Markdown is widely used when working with text based generative artificial intelligence.

YAML is suitable for more structured data.

The two can be combined as follows.

---
title: Blog about Nushell and structured data
date: 2024-09-19
tags:
  - Nushell
  - data
---
 
The body text goes here.

Imagine the above text is in a file called blog-1.md

The part between the --- lines is the frontmatter in YAML. Everything below the second --- line is the markdown content.

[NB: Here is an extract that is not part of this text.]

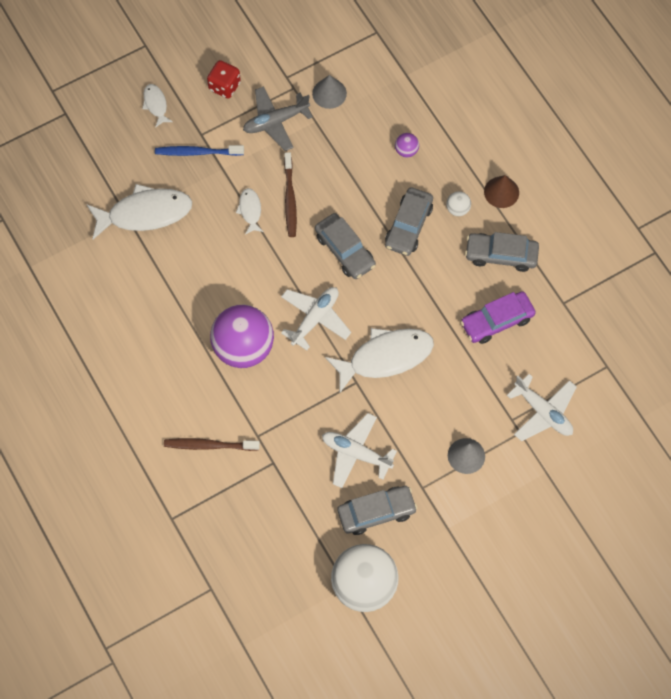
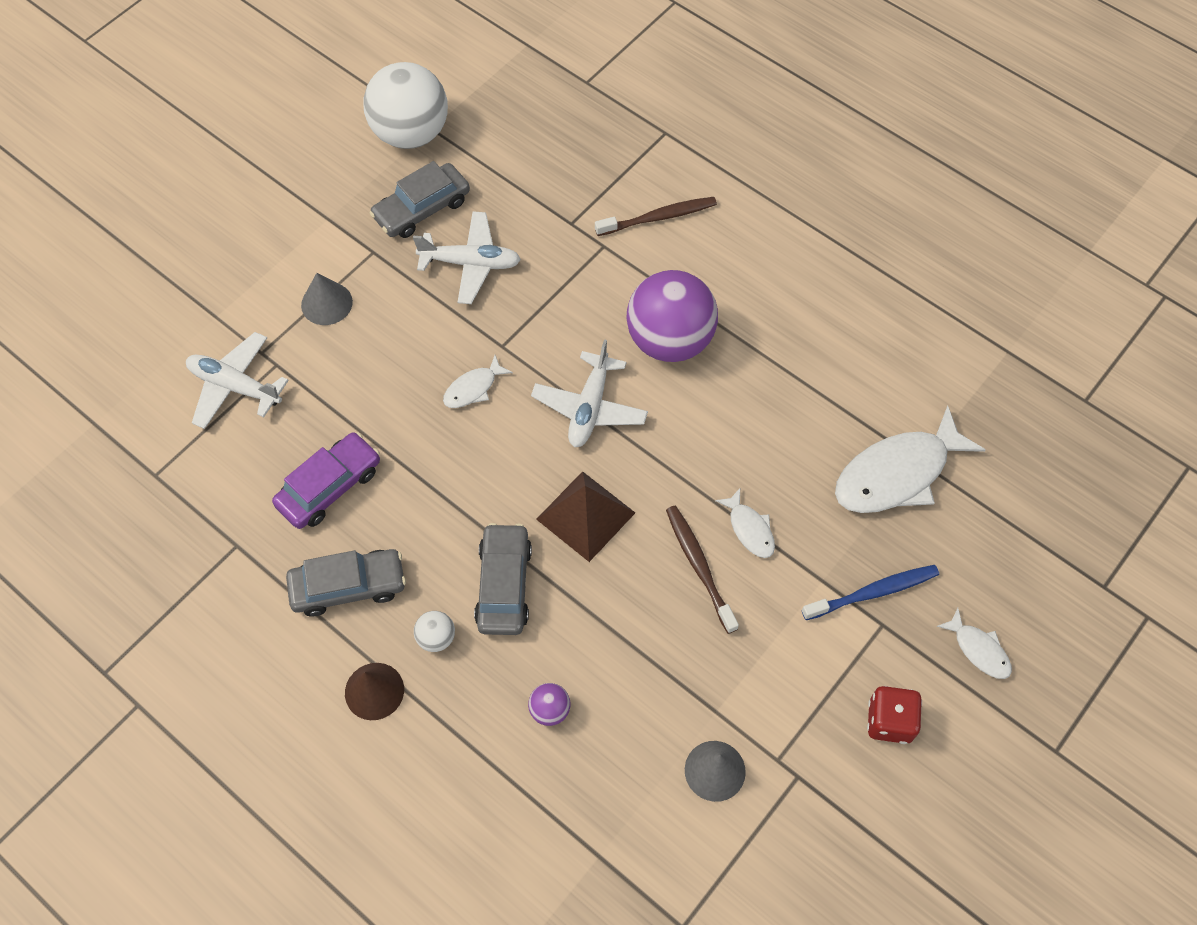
camera: 160 degrees right, 5 degrees down
grey plane [243,86,313,151] -> none
grey car [315,213,376,279] -> brown pyramid [536,471,635,562]
white fish [325,328,434,392] -> white fish [443,355,513,408], size x0.48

Then in Nushell I create a small custom command like so:

def frontmatter [] {
  lines |
  split list '---' |
  do { |lst|
    let fm = $lst.0 |
      to text | from yaml |
      into value | into record
    {
      frontmatter: $fm
      content: ($lst | skip 1 | to text | str trim)
    }
  } $in
}

With this I can do:

open blog-1.md | frontmatter

And I get

╭─────────────┬────────────────────────────────────────────────────╮
│             │ ╭───────┬────────────────────────────────────────╮ │
│ frontmatter │ │ title │ Blog about Nushell and structured data │ │
│             │ │ date  │ 11 hours ago                           │ │
│             │ │       │ ╭───┬─────────╮                        │ │
│             │ │ tags  │ │ 0 │ Nushell │                        │ │
│             │ │       │ │ 1 │ data    │                        │ │
│             │ │       │ ╰───┴─────────╯                        │ │
│             │ ╰───────┴────────────────────────────────────────╯ │
│ content     │ The body text goes here.                           │
╰─────────────┴────────────────────────────────────────────────────╯

This can be used in other pipelines, eg. when publishing

let body = open $path | frontmatter | get content
let meta = open $path | frontmatter | get frontmatter

But also for finding, for example, posts that are not yet published:

open *.md | each { frontmatter } | get frontmatter | where draft == true

and slightly more complicated things like finding the most frequently used tags:

glob **/*.md | par-each { open $in | frontmatter | get frontmatter.tools? } | flatten | uniq -c | sort-by count

giving

╭────┬───────────┬───────╮
│  # │   value   │ count │
├────┼───────────┼───────┤
│  0 │ latex     │     1 │
│  1 │ fontforge │     1 │
│  2 │ groff     │     1 │
│  3 │ LLM       │     1 │
│  4 │ Nushell   │     1 │
│  5 │ markdown  │     1 │
│  6 │ Marvin    │     1 │
│  7 │ drupal    │     1 │
│  8 │ pandoc    │     2 │
│  9 │ llm       │     2 │
│ 10 │ nvim      │     3 │
│ 11 │ aichat    │     3 │
│ 12 │ ChatGPT   │     4 │
│ 13 │ Nushell   │    13 │
╰────┴───────────┴───────╯

Note the ? after .tools in the above command. This is because not all my markdown files has a tools key in the frontmatter. When ? is used, files without the tools key will just be ignored instead of breaking the pipeline.

Much, much more can be done with this of course. Not least combining it with LLMs.

Final note:

Doing

glob **/*.md | par-each { open $in | frontmatter }

is more robust than

open **/*.md | par-each { frontmatter }

when some files have lots of weird characters in them.